*** SUPPLIED TEXT Section Begins ***
8. Membership shall cease by : (1) Resignation presented to and accepted by the Committee, but no member shall be permitted to resign who is in debt to the society. (2) Expulsion. (3) Bankruptcy. (4) Permanent removal of residence from the prescribed area, and otherwise ceasing to be qualified under Bye-law 5. (5) Death. (6) Insanity
A member shall also cease to be a member if he transfers all the shares he holds in accordance with these Bye-laws.
10. No member shall be allowed to hold more than 5,000 shares, the value of the share or shares subscribed by each member, may be paid in full in one sum or in successive monthly installments of not less Rs.10/- per share, (or shares may be paid at such calls as may be determined by the General meeting.)
11. Interest at the rate of 6% per annum shall be levied on all deferred payment of share installment from the date on which the payments fall due. If the payments due on account of shares remain unpaid for more than three months, the Committee may declare such shares forfeited together with all payments made thereon and the rights of membership attaching to those shares extinct. Such shares may be renewed within a period of three months from the date of the notice of forfeiture on payment of all arrear amounts including interest and a renewal fee of Twenty Five paise per share.
12. Shares may be transferred with the consent of the Committee of Management to a member or members but shares shall be held for a period of at lease 12 months before they can be transferred, and no member shall be permitted to alienate, in any way, any share belonging to him while indebted to the society.
13. (a) In the event of a member severing his connection with the society or being expelled on any ground other than default of share payment, the net value of the share held by him after deducting the amount due by him to the society shall be paid to him within six months from the date of cessation of membership. (b) In the case of a member’s death such amounts shall be paid to the person nominated in accordance with Rule 10, if there is no person so nominated, to his legal representative. (c) Shares of a deceased member may be transferred to his heir or nominee if he or she is eligible as a member and duly elected as such.
15. A member shall be entitled to a certificate under the Common Seal of the society specifying the share or shares held by him. If such a certificate is worn out or lost, it may be renewed on payment of Twenty Five Paise only.
THE FUNDS OF THE SOCIETY AND BORROWING POWERS
16 To carry out the purpose of the society, the society may receive deposits at interest from members only, open cash credit with the Jharkhand State Co-op. Bank Ltd. up to a limit fixed at the General Meeting provided that the maximum amount of liability shall not exceed 20 times the paid up share capital, reserve & other funds of the society.
LIABILITY AND REPRESENTATION
17. (a) The liability of the members for the debts of the society shall be limited to 10 times the value of shares. (b) The liability of the past member for the debts of the society as they existed at the time when he ceased to be a member shall continue for a period of two years from the date of his creasing to be a member. (c) The estate of a decreased member shall be liable for a period of two years from the time of his decease for the debts of the society as they existed at the time of his decease.
*** SUPPLIED TEXT Section Ends ***
*** DATASET EXTRACT Section Begins ***
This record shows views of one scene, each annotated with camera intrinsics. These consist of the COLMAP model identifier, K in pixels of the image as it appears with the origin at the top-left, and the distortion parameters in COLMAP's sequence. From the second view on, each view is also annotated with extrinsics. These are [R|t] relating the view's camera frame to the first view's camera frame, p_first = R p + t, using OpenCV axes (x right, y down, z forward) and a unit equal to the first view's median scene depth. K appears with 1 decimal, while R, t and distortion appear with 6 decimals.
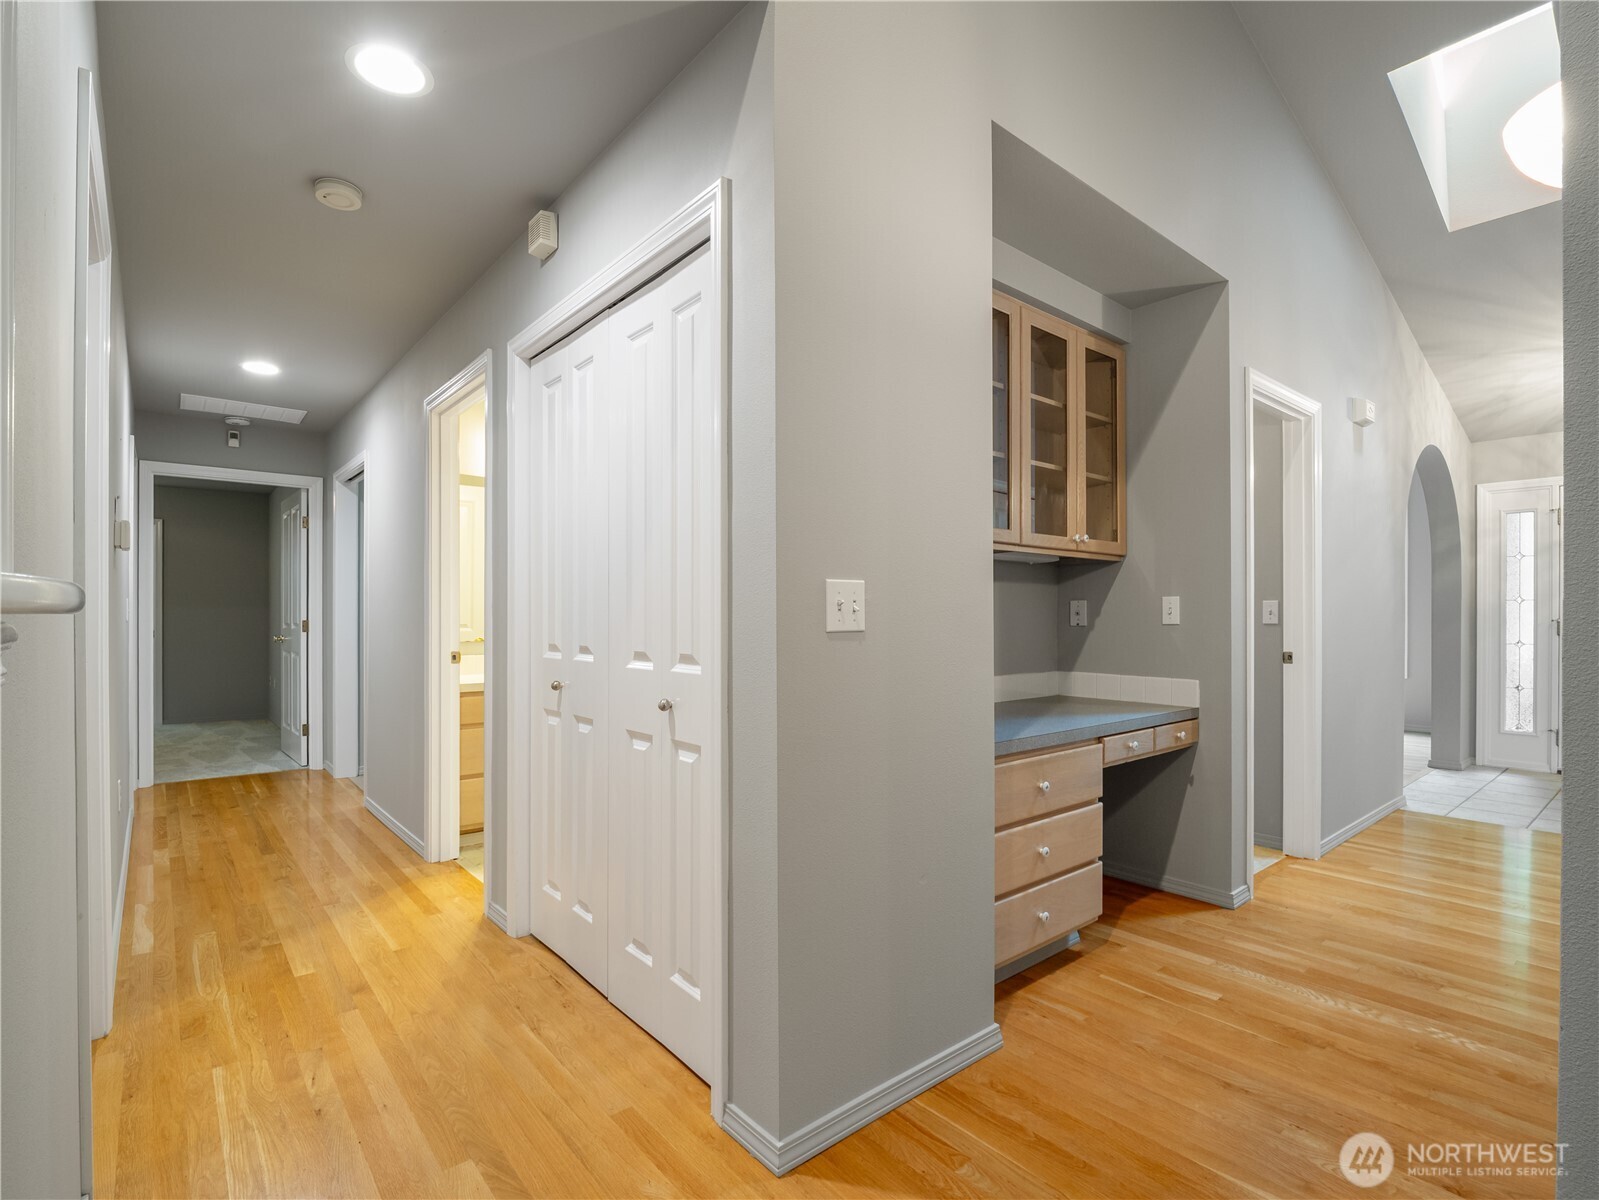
*** DATASET EXTRACT Section Ends ***
TASK DETAILS
Under the society bye-laws, what is the most shares any one member may hold?

WRITTEN ANSWER
5,000 shares.